> **Verilen görevler**:
a - Belge metnine göre şu soruları yanıtlayın:
(i) Türkiye'de Nurcu hareketin kadın çalışmaları hangi yıllardan itibaren oluştu?
(ii) Dindar kesimdeki kadınlarla ilgili kitlesel kazanım büyük ölçüde hangi hareketle oluştu?
(iii) Beyazıt Meydanı'ndaki Cuma eylemlerinde şehitler için gıyabi cenaze namazı kılınıyorsa bayanlar ne yapmak zorunda bırakılıyordu?
b - Lütfen belge metninde "28 Şubat 1997" ile başlayıp "beklemek zorunda bırakılıyorlardı." sözlerine kadar süren kısmı hiçbir değişiklik yapmadan yeniden yazın.

> **Belge metni**:

1-Türkiye'de Nurcu hareketin kadın çalışmaları 1960’lı yıllardan itibaren oluştu. Bu çalışmanın açık sosyal boyutu yoktu, ama ev çalışmaları şeklinde bir ağ oluşturulmuştu.

2-Türkiye'de kadınlarla ilgili dindar kesimdeki kitlesel kazanım büyük ölçüde RP hareketi ile 1980’lerin sonundan itibaren oluştu. Kadınlar propaganda çalışmalarının  her düzeyinde çok etkindiler. Kadın kolları (daha doğrusu hanım komisyonları) önemliydi. Kadınlar mitinglerde, ev sohbetlerinde bulunuyor, hatta  kapı kapı gezerek tesettürlü görünümleriyle propaganda faaliyeti gösteriyorlardı.

Sosyalleşme Sürecinde Açılımlarımız

28 Şubat 1997 darbe sürecinde başörtülü bayanlar yasaklanan haklarını savunmak için babalarından, ağabeylerinden daha fazla meydanlara bulundular. Darbe sürecinde kitleleşen başörtüsü direnişi, kadın konusundaki Kur’ani vurguların sosyalleşmesine alan açtı. Bu konudaki gelişmeler daha ziyade kadın konusunda Rasulullah’ın siret ve sünnetindeki  Kur’ani değerleri kavramış, az sayıda muvahhid erkeğin ve az sayıda muvahhide kadının şahitliği ve mücadele örnekliğiyle yol aldı. Böylece kadının sesinin haram olduğu gerekçesiyle eylemlerde yer alması, konuşma yapması, slogan atması konusundaki itiraz ve eleştiriler, 28 Şubat eylemliliğiyle kısmen aşılmış oldu. Ancak bu dönemde Beyazıt Meydanı’ndaki Cuma eylemlerinde bayanlar, eğer şehitler için gıyabi cenaze namazı kılınıyorsa, namaz bitinceye kadar alanın bir ucunda beklemek zorunda bırakılıyorlardı.

> **Alıntılanan veriler**:
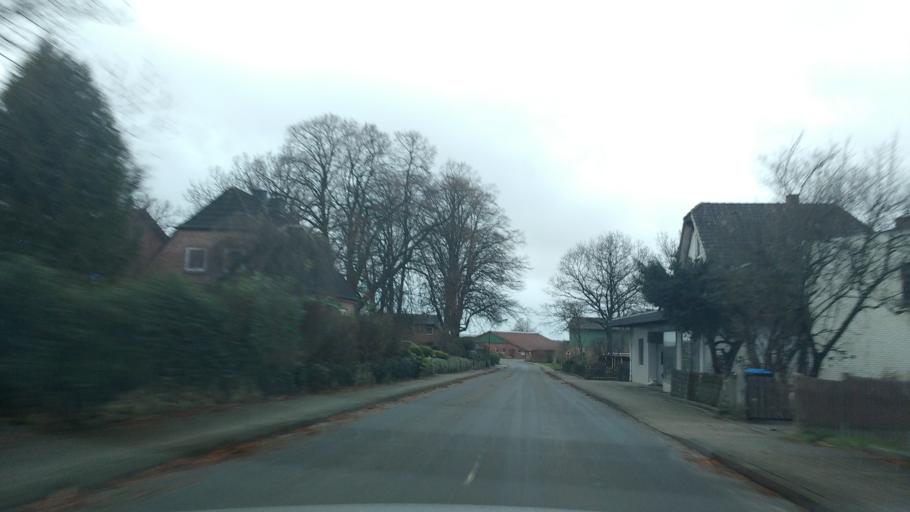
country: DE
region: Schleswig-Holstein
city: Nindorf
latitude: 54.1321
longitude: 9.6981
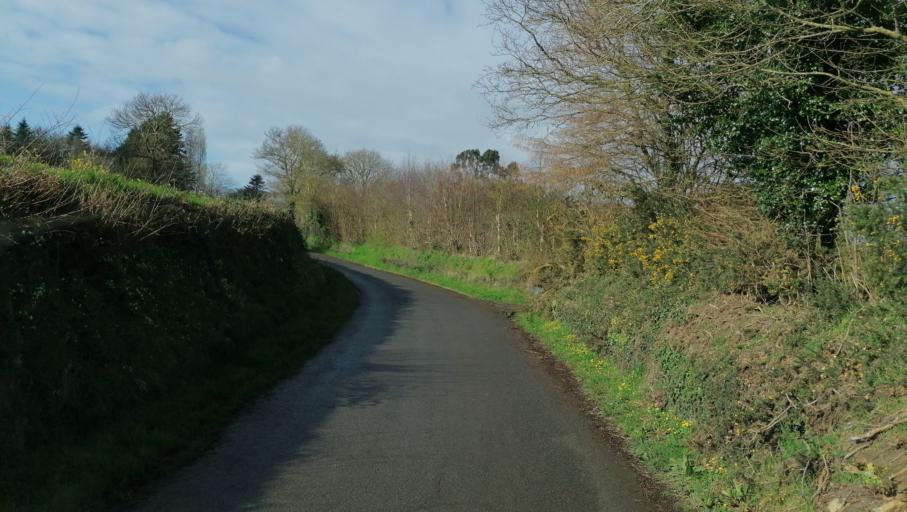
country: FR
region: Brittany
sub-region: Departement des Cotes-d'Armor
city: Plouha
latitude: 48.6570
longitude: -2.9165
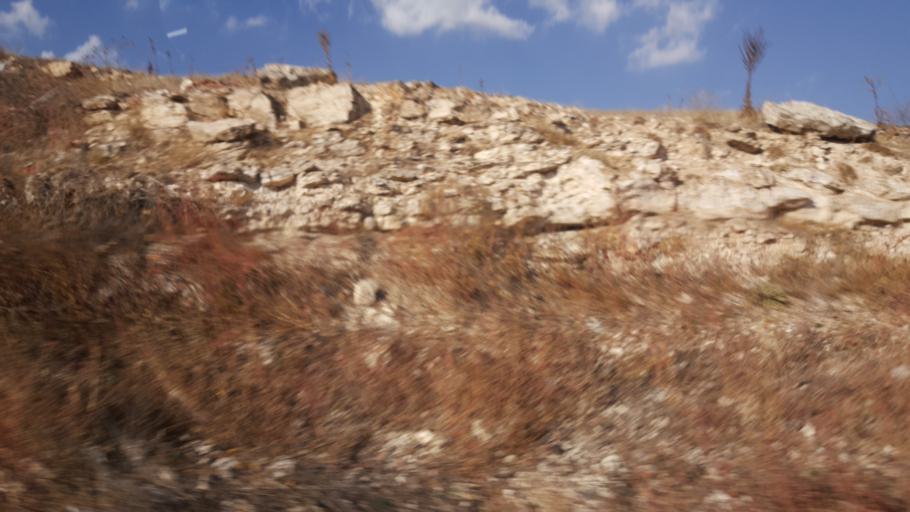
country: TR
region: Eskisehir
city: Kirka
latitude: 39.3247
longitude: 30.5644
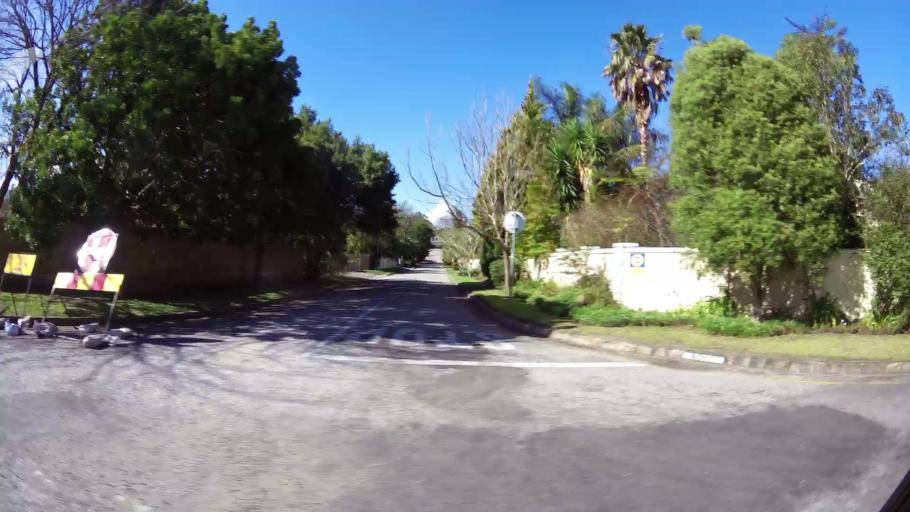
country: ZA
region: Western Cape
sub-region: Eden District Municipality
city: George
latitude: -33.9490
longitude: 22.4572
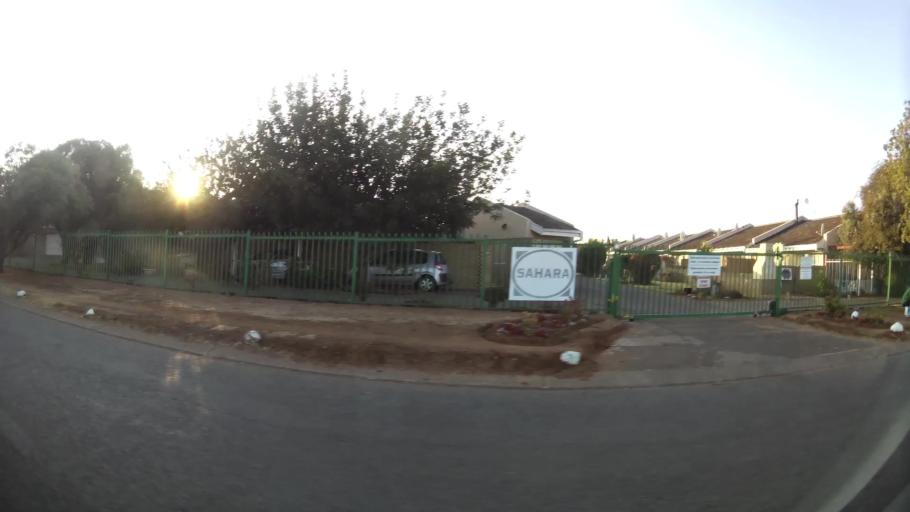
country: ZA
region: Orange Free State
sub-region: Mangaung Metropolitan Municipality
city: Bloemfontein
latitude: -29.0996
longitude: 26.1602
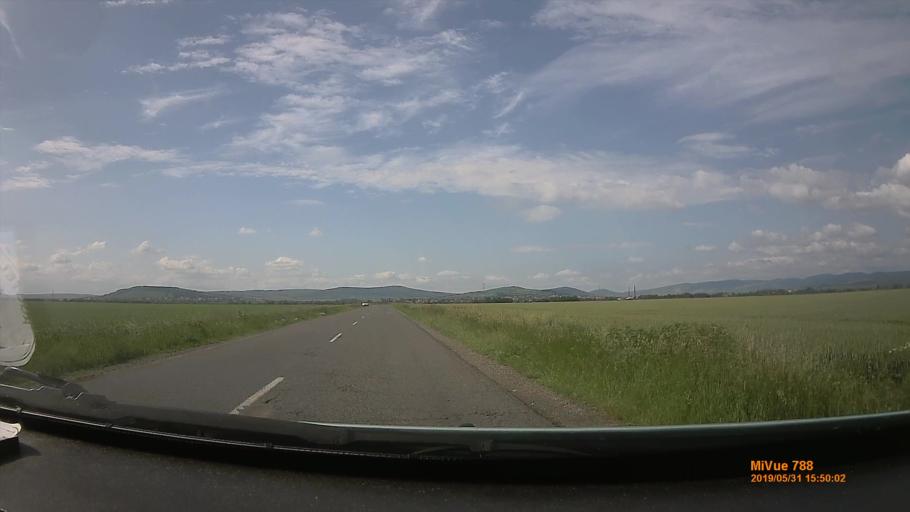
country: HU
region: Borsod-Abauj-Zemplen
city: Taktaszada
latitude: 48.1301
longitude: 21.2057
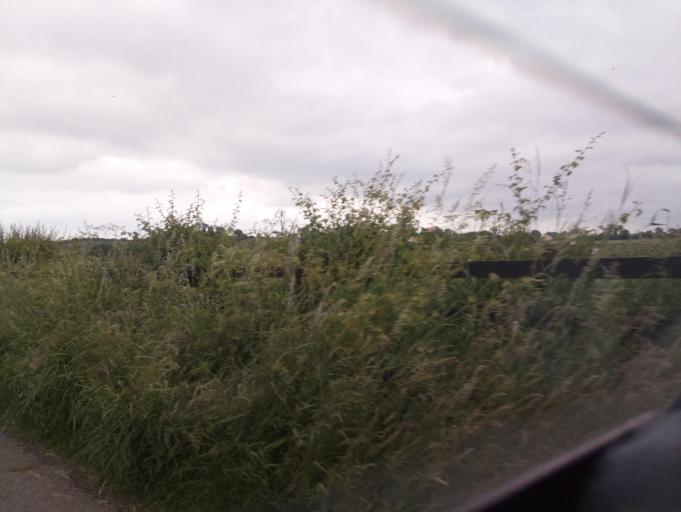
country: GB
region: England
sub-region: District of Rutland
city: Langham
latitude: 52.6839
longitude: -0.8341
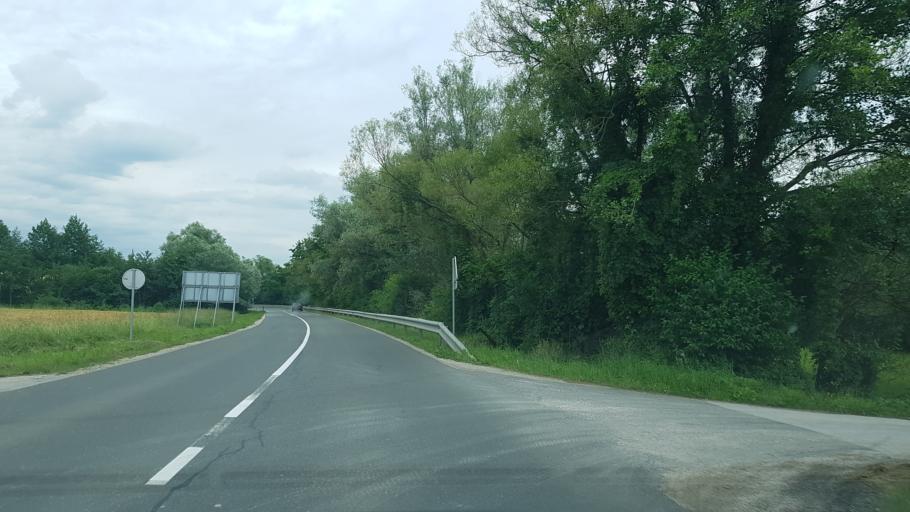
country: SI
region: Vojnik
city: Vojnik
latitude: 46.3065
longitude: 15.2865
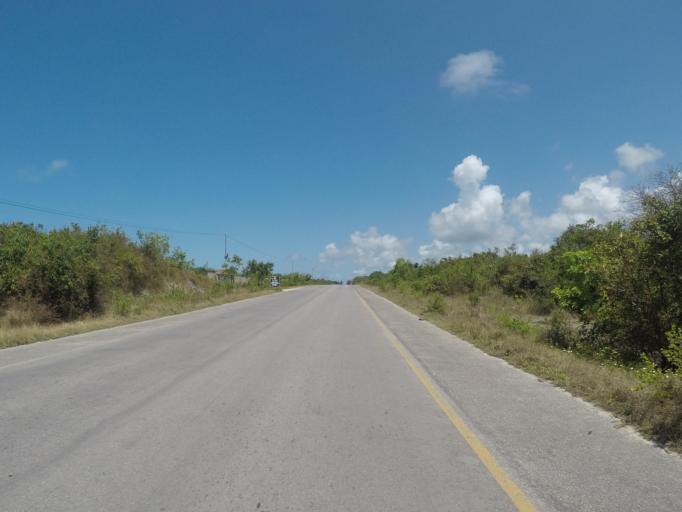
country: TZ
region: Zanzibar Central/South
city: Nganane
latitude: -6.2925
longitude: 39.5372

> **Çözülmüş alıştırma**:
a -
(i) 1960'lı yıllardan itibaren.
(ii) RP hareketi ile.
(iii) Namaz bitinceye kadar alanın bir ucunda beklemek zorunda bırakılıyorlardı.

b -
28 Şubat 1997 darbe sürecinde başörtülü bayanlar yasaklanan haklarını savunmak için babalarından, ağabeylerinden daha fazla meydanlara bulundular. Darbe sürecinde kitleleşen başörtüsü direnişi, kadın konusundaki Kur’ani vurguların sosyalleşmesine alan açtı. Bu konudaki gelişmeler daha ziyade kadın konusunda Rasulullah’ın siret ve sünnetindeki  Kur’ani değerleri kavramış, az sayıda muvahhid erkeğin ve az sayıda muvahhide kadının şahitliği ve mücadele örnekliğiyle yol aldı. Böylece kadının sesinin haram olduğu gerekçesiyle eylemlerde yer alması, konuşma yapması, slogan atması konusundaki itiraz ve eleştiriler, 28 Şubat eylemliliğiyle kısmen aşılmış oldu. Ancak bu dönemde Beyazıt Meydanı’ndaki Cuma eylemlerinde bayanlar, eğer şehitler için gıyabi cenaze namazı kılınıyorsa, namaz bitinceye kadar alanın bir ucunda beklemek zorunda bırakılıyorlardı.